Petitioners argue that, even if the department did not err in concluding that "perfection" includes an element of continuity of use, it erred in failing to express that conclusion in an administrative rule. The department responds that no statute requires it to engage in formal rulemaking in this case and that that is dispositive. We agree with the department.

In Trebesch v. Employment Division, 300 Or 264, 710 P2d 136 (1985), the Supreme Court explained that whether rulemaking is required is exclusively a matter of statutory construction. If there is statutory text that, reasonably construed, may be taken expressly or by implication to require rulemaking, then rulemaking is required. Otherwise, it is not required:

"We are called upon to consider whether the responsible officials * * * are required to promulgate rules in advance of adjudication. The answer is not found in the constitution or in a common law, that is, a judge-made law of administrative agencies; nor may it be divined from the state administrative procedures act, which does no more than set uniform procedures for state agencies. Rather, the answer is a matter of statutory interpretation, the relevant statutes being those regulating the particular agency whose action is challenged. We seek to derive the legislature's intent from an analysis of the statutes by which a particular agency operates. The authorizing statutes will specify whether rulemaking or adjudication authority, or both, are delegated to the agency and will indicate the agency's tasks, the breadth of the agency's discretion to carry out these tasks, and the process by which they are to be accomplished."

Id. at 267 (citations omitted).

In this case, petitioners do not identify any statutory wording that, when reasonably construed, requires the department to promulgate an administrative rule before reading the Water Rights Act to establish continuity of use as a condition of perfection. Instead, petitioners argue that, because this court has held that when the legislature provides guidance for the implementation of policy no rulemaking is required, see, e.g., Steamboaters v. Winchester Water Control Dist., 69 Or App 596, 603-04, 688 P2d 92 (1984), rev den, 298 Or 553 (1985), it necessarily follows that, when such guidance is lacking, rulemaking is required. In this case, they contend, because the legislature has provided no guidance as to what may be required to satisfy the department as to whether an appropriation has been perfected within the meaning of ORS 537.250(1), it necessarily follows that rulemaking is required.

Petitioners' argument employs the logical fallacy of denying the antecedent. Merely because rulemaking is not required when the legislature does provide guidance, it does not necessarily follow that rulemaking is required when the legislature does not supply such guidance. Moreover, and more importantly, as we have noted, the legislature did provide guidance as to the necessity of continuity of use of a water right. The relevant statutes make clear that continuity of use is a necessary condition of "beneficial use" in general and of obtaining a satisfactory survey in particular.

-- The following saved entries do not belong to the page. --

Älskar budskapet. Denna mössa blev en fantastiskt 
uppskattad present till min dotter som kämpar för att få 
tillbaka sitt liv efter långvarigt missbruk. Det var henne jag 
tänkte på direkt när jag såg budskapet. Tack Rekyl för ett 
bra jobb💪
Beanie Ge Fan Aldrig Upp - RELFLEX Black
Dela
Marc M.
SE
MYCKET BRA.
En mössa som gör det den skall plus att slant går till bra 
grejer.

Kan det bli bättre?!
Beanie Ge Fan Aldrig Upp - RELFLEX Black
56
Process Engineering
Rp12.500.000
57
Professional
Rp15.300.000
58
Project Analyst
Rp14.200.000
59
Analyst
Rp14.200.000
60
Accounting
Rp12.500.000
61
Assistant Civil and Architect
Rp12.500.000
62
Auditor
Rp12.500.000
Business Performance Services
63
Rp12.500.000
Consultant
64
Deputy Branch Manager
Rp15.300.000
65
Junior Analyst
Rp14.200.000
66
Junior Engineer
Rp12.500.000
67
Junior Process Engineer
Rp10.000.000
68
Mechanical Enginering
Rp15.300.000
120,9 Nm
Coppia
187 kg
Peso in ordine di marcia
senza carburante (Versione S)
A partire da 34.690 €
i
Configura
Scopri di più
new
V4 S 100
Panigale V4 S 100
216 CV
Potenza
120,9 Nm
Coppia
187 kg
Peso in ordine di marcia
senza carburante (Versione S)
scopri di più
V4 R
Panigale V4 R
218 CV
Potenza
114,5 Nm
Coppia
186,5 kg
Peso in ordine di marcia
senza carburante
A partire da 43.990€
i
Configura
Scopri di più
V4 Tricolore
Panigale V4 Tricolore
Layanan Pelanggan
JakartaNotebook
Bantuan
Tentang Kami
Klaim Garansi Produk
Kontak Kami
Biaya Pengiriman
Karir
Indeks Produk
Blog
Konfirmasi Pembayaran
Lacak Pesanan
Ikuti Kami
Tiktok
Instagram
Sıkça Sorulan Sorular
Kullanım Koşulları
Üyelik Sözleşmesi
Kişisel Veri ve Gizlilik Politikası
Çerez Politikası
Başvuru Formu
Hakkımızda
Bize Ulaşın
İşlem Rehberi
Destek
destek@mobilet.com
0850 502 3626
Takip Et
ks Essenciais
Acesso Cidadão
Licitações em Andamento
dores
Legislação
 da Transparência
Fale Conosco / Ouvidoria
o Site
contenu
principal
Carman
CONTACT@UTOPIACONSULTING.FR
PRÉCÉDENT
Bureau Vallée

In a separate assignment of error, petitioners argue that the department erred in concluding that they had failed to perfect their appropriation because the facts as found by the department lead to only one reasonable conclusion, namely, that they did perfect the appropriation. The argument, however, depends entirely on petitioners' contention that "perfection" refers, as a matter of law, to a noncontinuous appropriation of water, a contention that we already have rejected.

Petitioners advance other assignments as well, which we reject without discussion.